Fernando Wiggers citou o Cras, Creas e Conselho Municipal do Idoso, como órgãos que devem ser acionados no caso de garantir a proteção e assegurar que os direitos do idoso não sejam violados. Podem ocorrer casos em que mesmo tendo condições, a família se recuse a amparar o seu idoso. Desta forma o município deve se responsabilizar, porém, poderá cobrar da família, os custos por este atendimento.
Infelizmente, situações de negligência da família em relação ao amparo de idosos são demandas cada vez mais presentes na sociedade. A situação pode se agravar com o aumento da longevidade e número de filhos cada vez menor. “Essa é uma situação que tem se mostrado bastante comum até, não só em Campos Novos, mas no estado e no Brasil inteiro. O censo tem mostrado que a população vem envelhecendo, a estrutura das famílias já mudou bastante, o número de filhos é menor e a longevidade das pessoas é maior. Nós temos um número maior de idosos e isso faz com que aumento este tipo de demanda. Além do número maior de idosos, temos menos descendentes, o que implica no agravamento da situação, em que vão ter idosos sem condições de se manterem sozinhos”, enfatizou Promotor Fernando.

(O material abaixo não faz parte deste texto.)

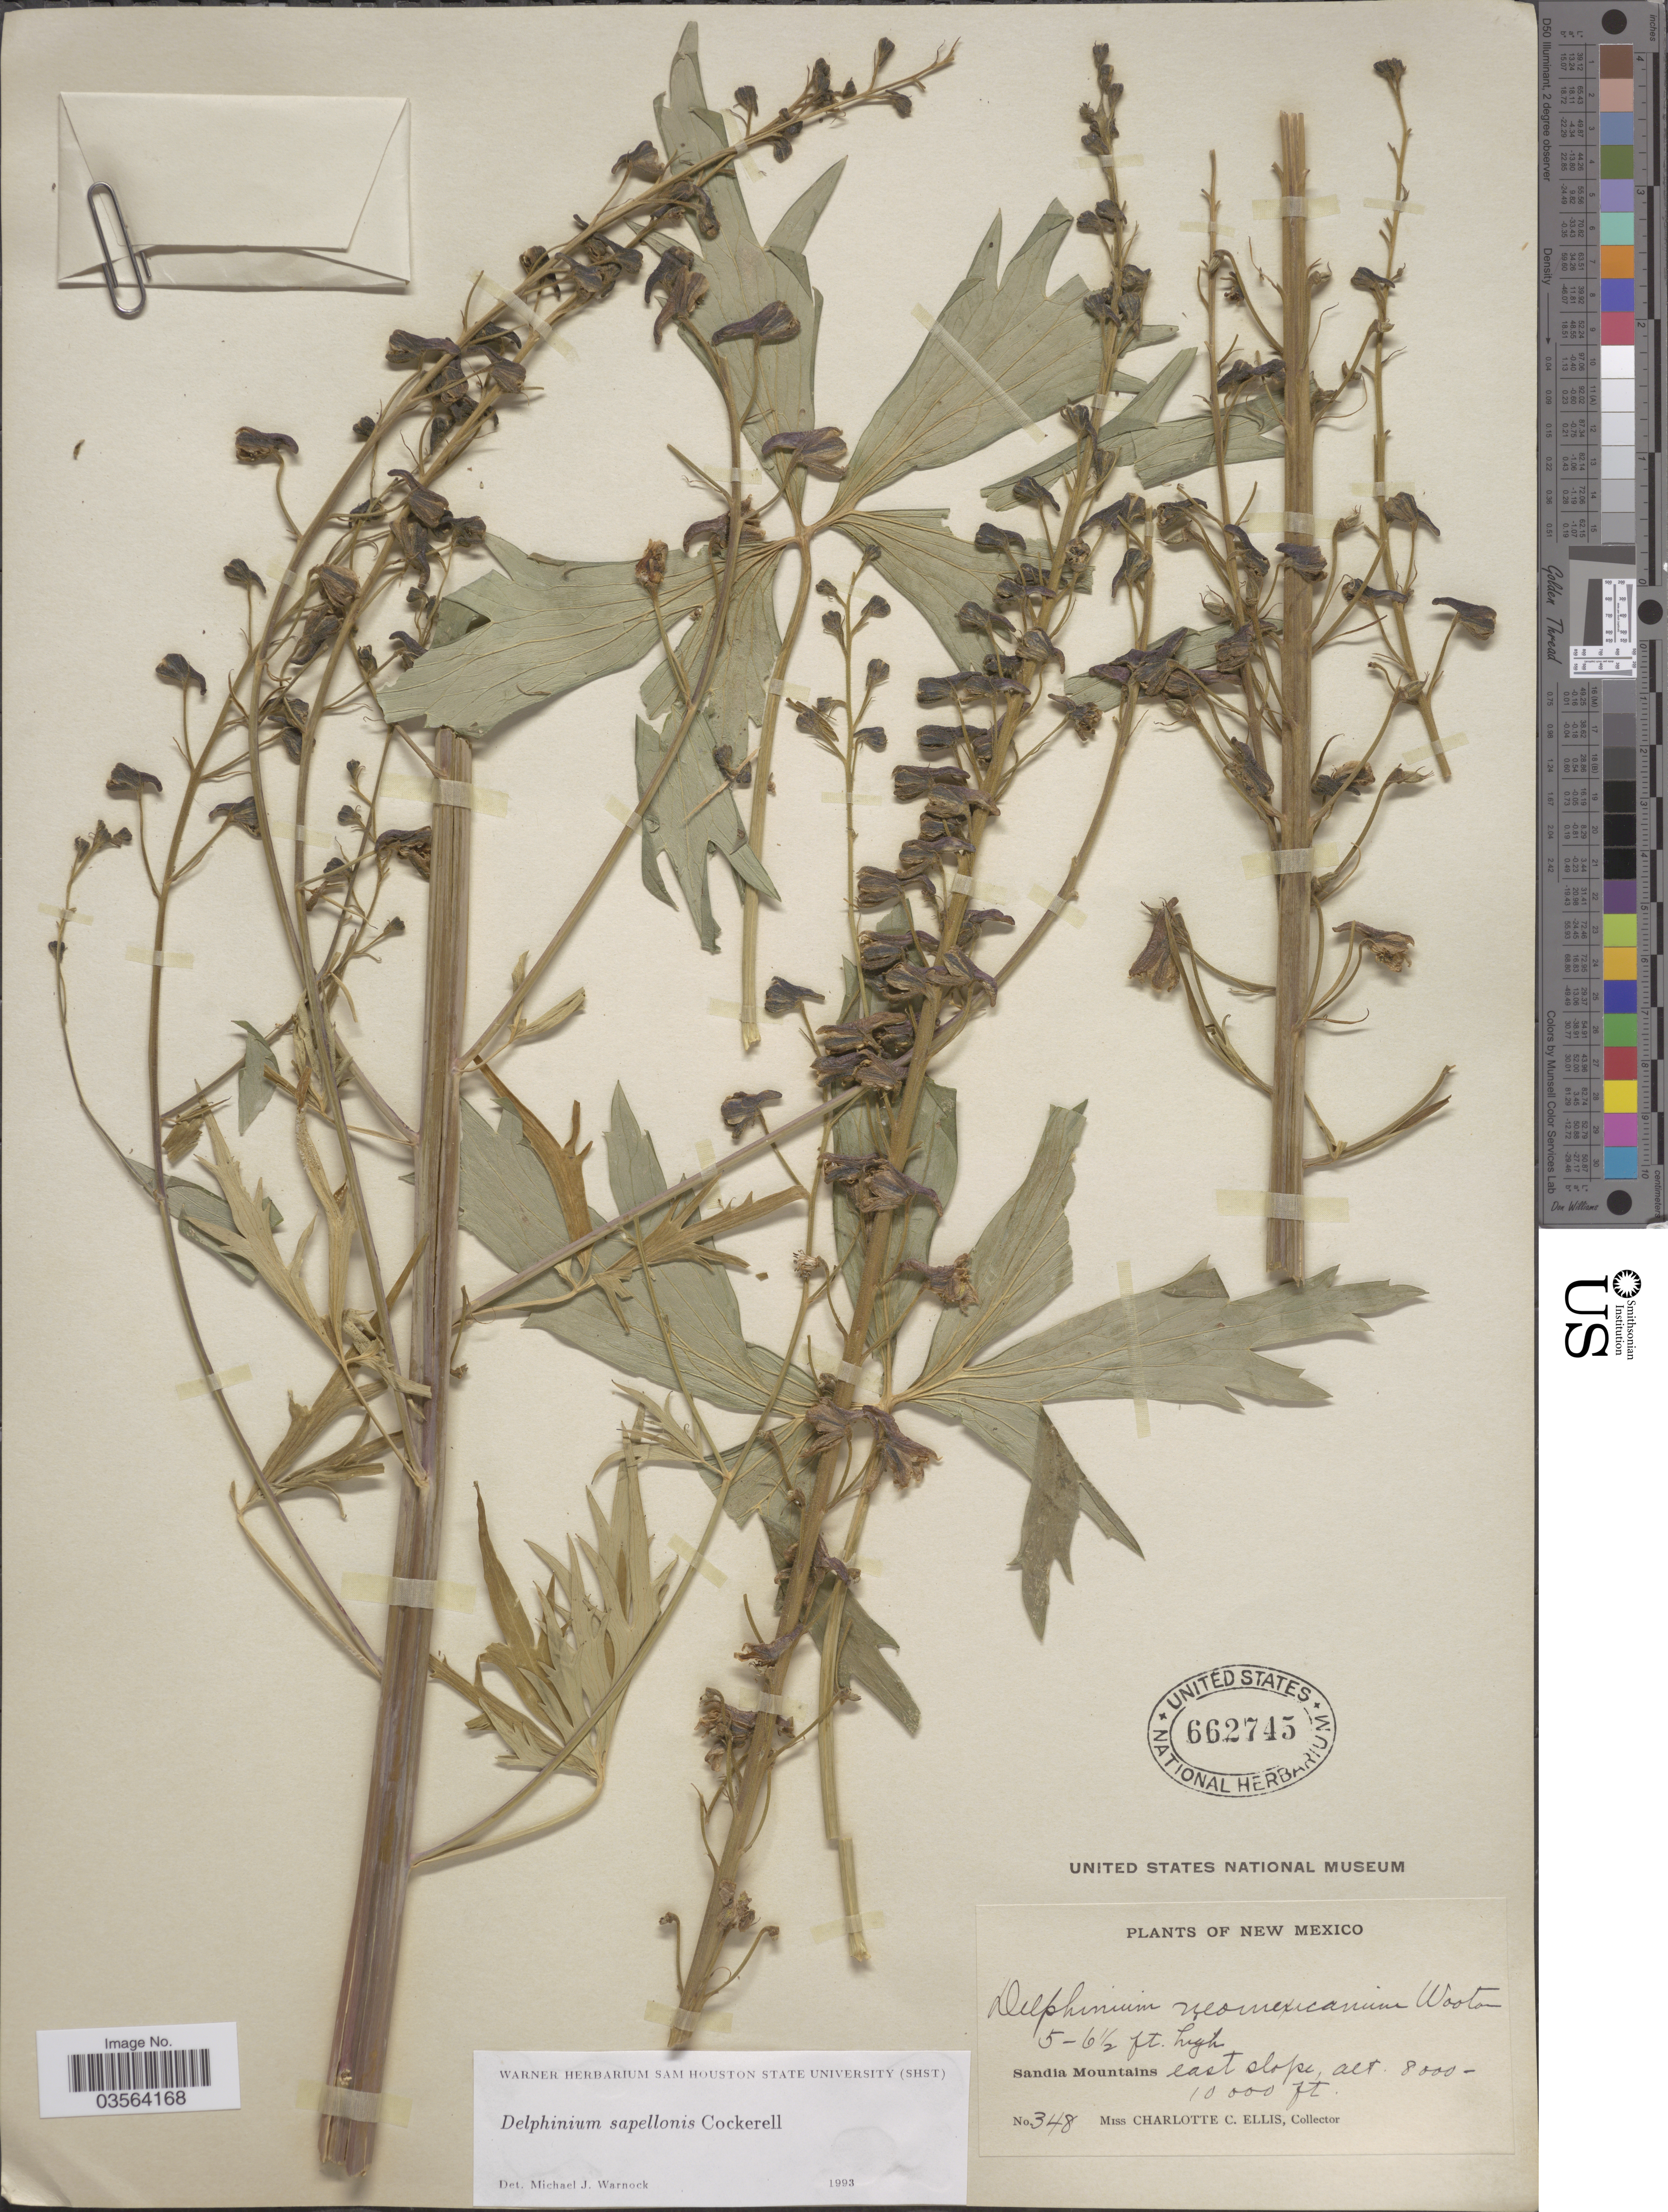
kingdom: Plantae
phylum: Tracheophyta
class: Magnoliopsida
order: Ranunculales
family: Ranunculaceae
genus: Delphinium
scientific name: Delphinium sapellonis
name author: Cockerell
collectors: C. C. Ellis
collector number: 348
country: United States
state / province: New Mexico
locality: Sandia Mountains, east slope.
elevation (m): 2438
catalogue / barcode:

Fernando Wiggers deixou ainda um alerta aos familiares que buscam por atendimento aos seus idosos. “Às vezes na ânsia de querer de se livrar do idoso, a família acaba repassando para algumas pessoas que em alguns casos, não tem condições de oferecer os cuidados adequados. Já tivemos situações de pessoas que assumiram responsabilidade pelo idoso, mas na prática não se mostraram capazes de realizar o atendimento”.
Para o promotor, cada vez mais os municípios estão tendo que assumir responsabilidades, sem que o legislador federal dê o suporte necessário. “São situações extremamente delicadas, porque a gente sabe também das dificuldades do poder público municipal de assumir esse ônus, até por conta da quantidade de atribuições que aumentam cada vez mais, sem que o legislador federal repasse os recursos para que haja condições desempenhar bem a função. Nós temos deficiência não só na questão dos idosos, mas na saúde, educação e no amparo às crianças e adolescentes. O poder público municipal acaba algumas vezes não dando conta do fazer o que é preciso dentro do que a lei imagina, mas a gente tenta dar todo o suporte necessário quando toma conhecimento de alguma situação específica”, finalizou Fernando Wiggers.